═════ Page excerpt ═════
50. Robin Aigner – Bandito
Aigner gets props for her sultry, soaring vocals, but she’s also a tremendously witty songwriter with a smart sense of history, a love for sly innuendo and purist taste in Americana and oldtimey songwriting.

51. John Sheppard: Media Vita – Stile Antico
A mammoth collection of otherworldly, death-obsessed Renaissance vocal works by the hardworking, wildly popular self-directed UK choral group.

52. Tarbaby – An End to Fear
One of the most unbelievably tuneful jazz albums of the year – and a powerfully socially aware one too. Pianist Orrin Evans is on the hook for a lot of this, along with
bassist Eric Revis, drummer Nasheet Waits plus the estimable JD Allen on tenor. They cover the Bad Brains and give a shout-out to the Jena Six.

53. Brass Menazeri – Vranjski San
Fiery Balkan brass dance tunes and anthems from this Bay Area crew.

54. Changing Modes – Here
Artsy, smartly lyrical somewhat retro 80s rock that ranges from snarling punk to creepy, goth-tinged songs: if this album came out 25 years ago, it would be regarded as a cult classic today.  

55. Kasey Anderson – Nowhere Nights
Snarling, Steve Earle-style lyrical Americana rock. Anderson’s forthcoming 2011 album Heart of a Dog goes in an even harder-rocking direction.

56. Abaji – Origine Orients
The multi-instrumentalist and instrument inventor’s latest eclectic collection draws on Middle Eastern, Greek, and gypsy music as well as Americana.

57. Marianne Dissard – Paris One Takes
A brilliant way to build a fan base: edgy,world-weary, amusingly lyrical French rocker Dissard offers this one as a free download. It’s one of the funnest albums of the year – even if you don’t speak French.

58. Copal – Into the Shadow Garden
Slinky, hypnotic, original Middle Eastern and gypsy-tinged violin-and-cello world music dancefloor vamps from the most original groove band on the planet.

59. The Spy from Cairo – Secretly Famous
Hypnotic, psychedelic dub-flavored Middle Eastern instrumentals, many with a trip-hop feel.

60. El Pueblo – Isla
Warmly hypnotic and psychedelic, this has to be the most diverse roots reggae album released in awhile – the Brooklyn band have more dubwise styles than you can count.

61. The One and Nines’ first album
Sultry oldschool Memphis style soul from these New Jersey revivalists: what Sharon Jones did for Harlem, these guys (and their fearless frontwoman Vera Sousa) are doing for a more southern soul sound.

62. Bassekou Kouyate & Ngoni Ba – I Speak Fula
Hypnotic, diverse anthems and ballads from the Malian lute virtuoso and his desert blues-style band.

63. Fishtank Ensemble – Woman in Sin
Raucous original gypsy music taken to the next level with jazz and Middle Eastern influences, with a frontwoman whose vocal wail and theremin are hard to tell apart.

64. Benjamin Herman – Hypochristmastreefuzz (More Mengelberg)
Don’t let the silly title scare you away – this wild, psychedelic, surfy jazz album covers some of famous Dutch jazz composer Misha Mengelberg’s most memorable tracks.
═════ Given information ═════
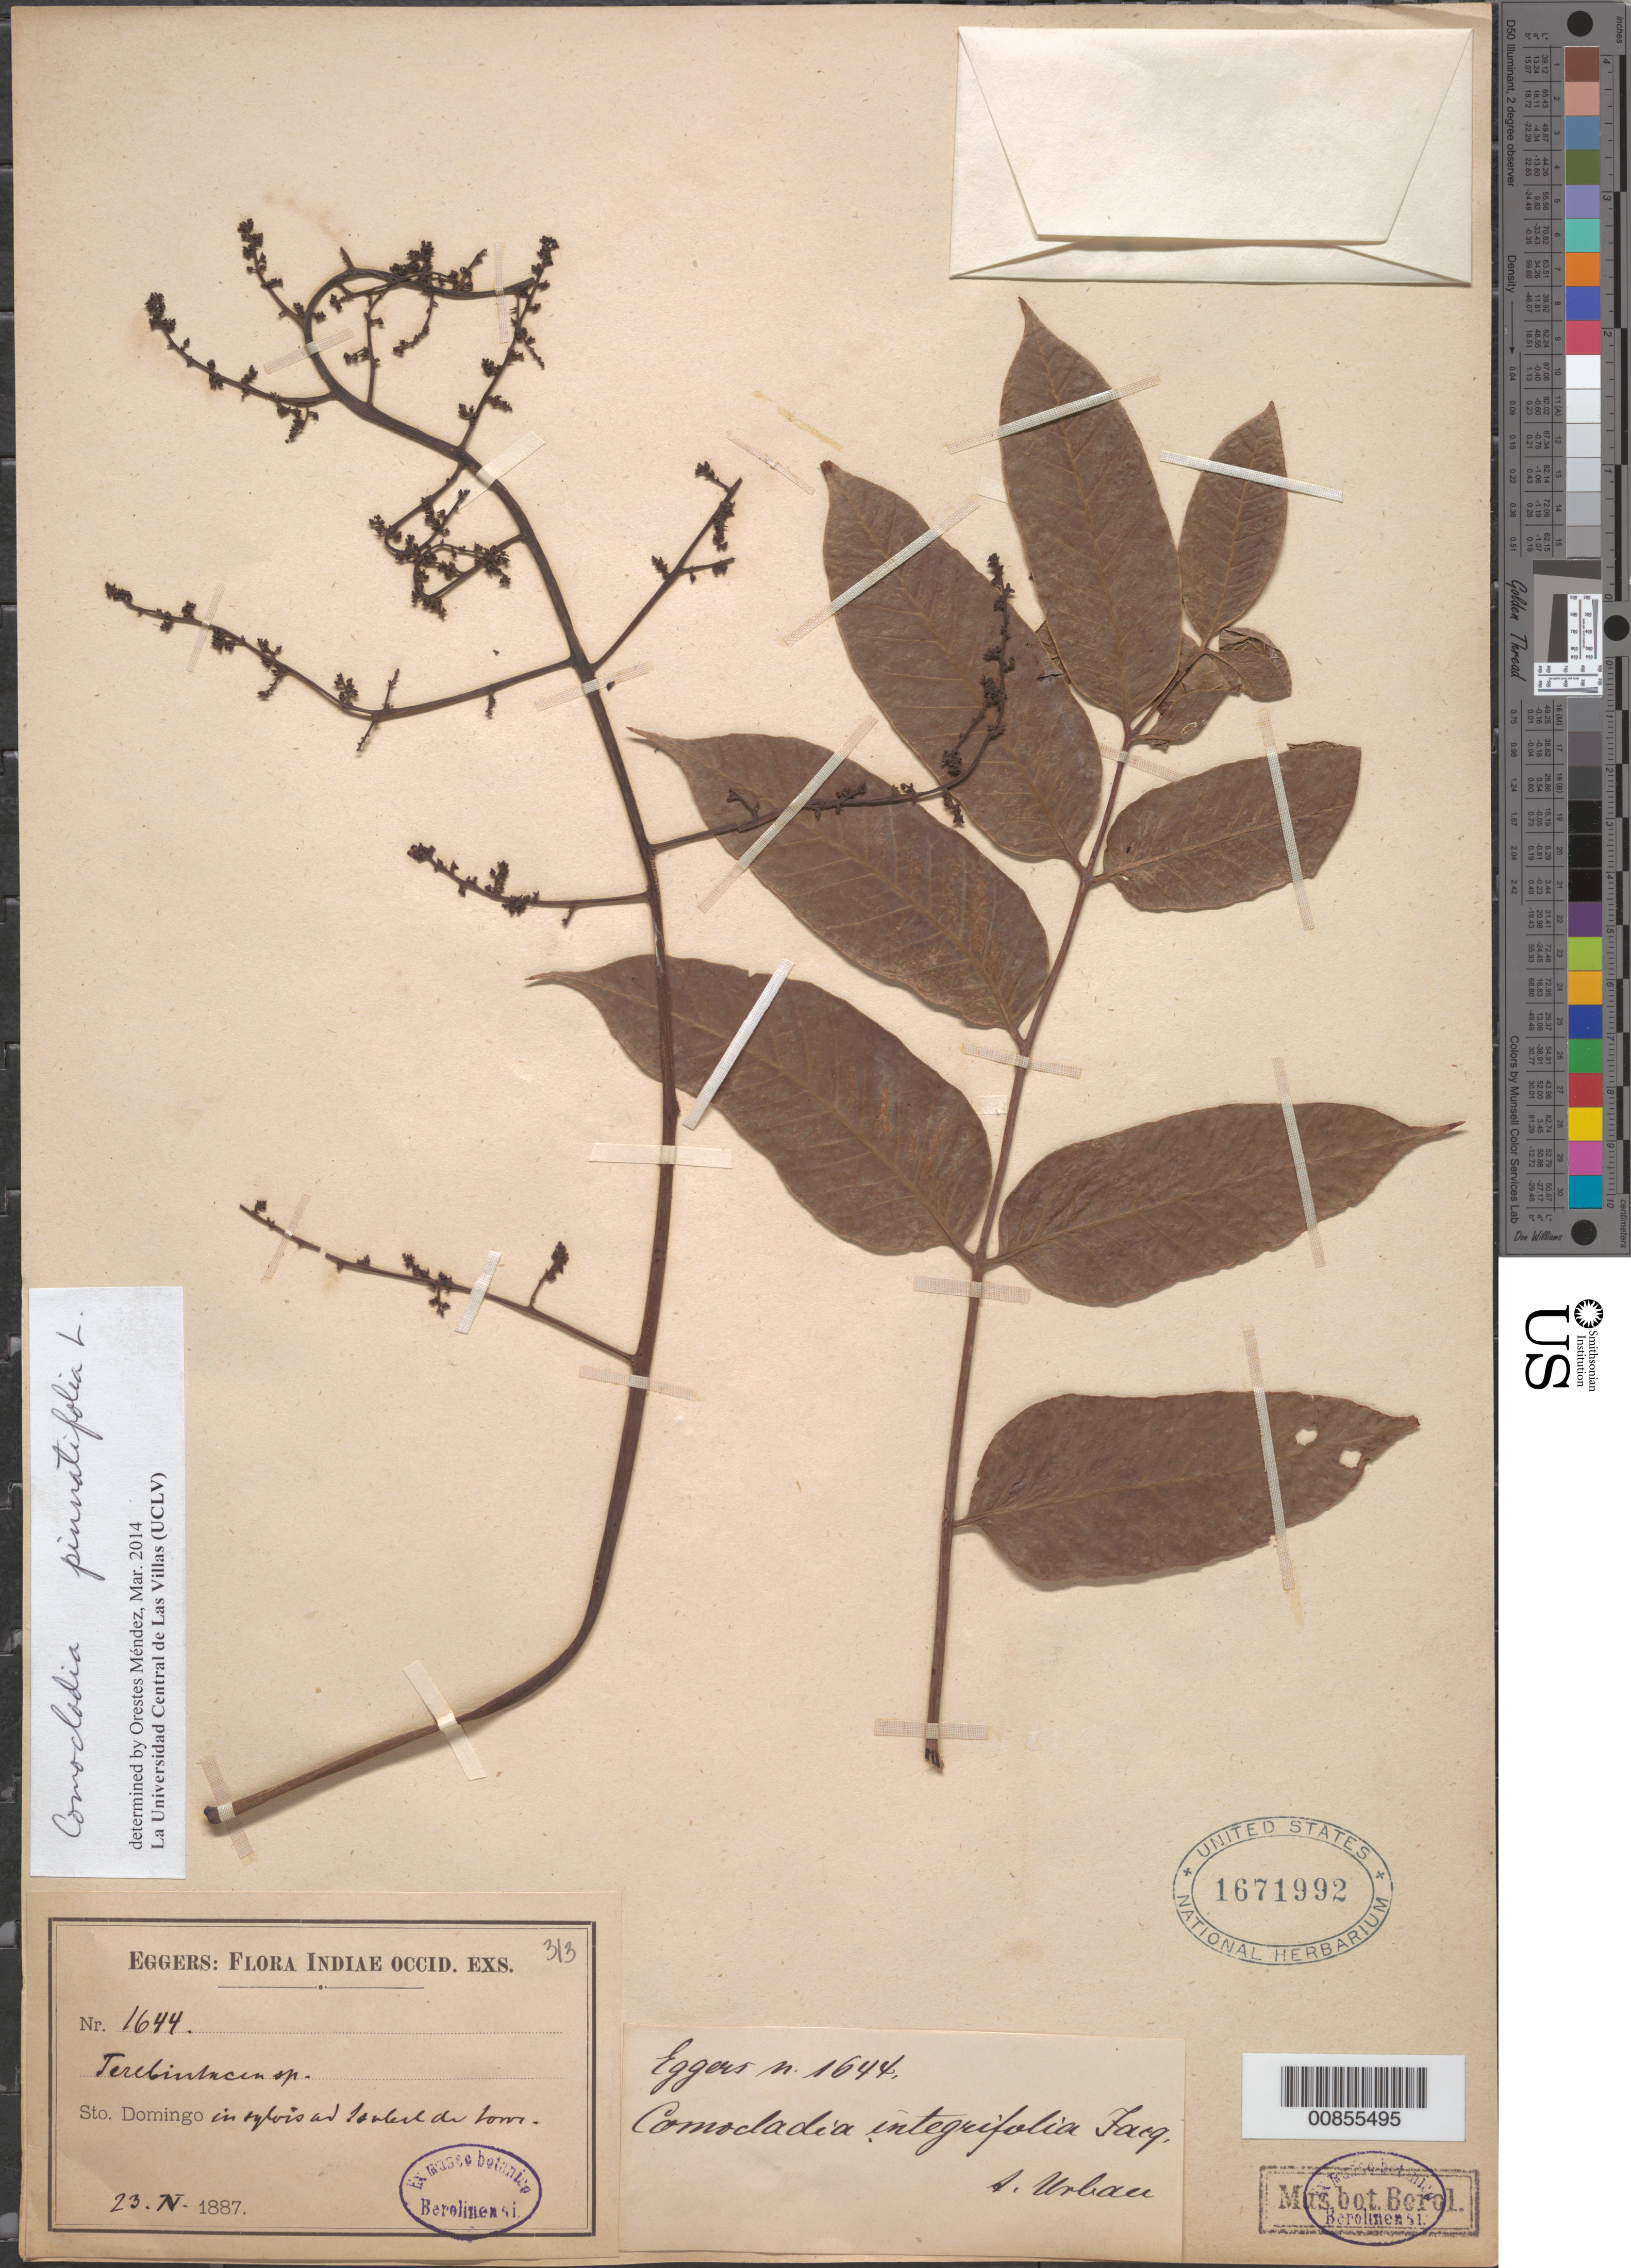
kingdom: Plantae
═════
Jobs:
1 - Retype the passage of the album list from "53. Brass Menazeri" to "even harder-rocking direction.".
2 - Answer these from the album list:
(a) Who plays tenor on Tarbaby's An End to Fear?
(b) Which album does Marianne Dissard offer as a free download?
(c) What area is the crew behind Vranjski San from?

Completed exercise:
1 -
53. Brass Menazeri – Vranjski San
Fiery Balkan brass dance tunes and anthems from this Bay Area crew.

54. Changing Modes – Here
Artsy, smartly lyrical somewhat retro 80s rock that ranges from snarling punk to creepy, goth-tinged songs: if this album came out 25 years ago, it would be regarded as a cult classic today.  

55. Kasey Anderson – Nowhere Nights
Snarling, Steve Earle-style lyrical Americana rock. Anderson’s forthcoming 2011 album Heart of a Dog goes in an even harder-rocking direction.

2 -
(a) JD Allen
(b) Paris One Takes
(c) The Bay Area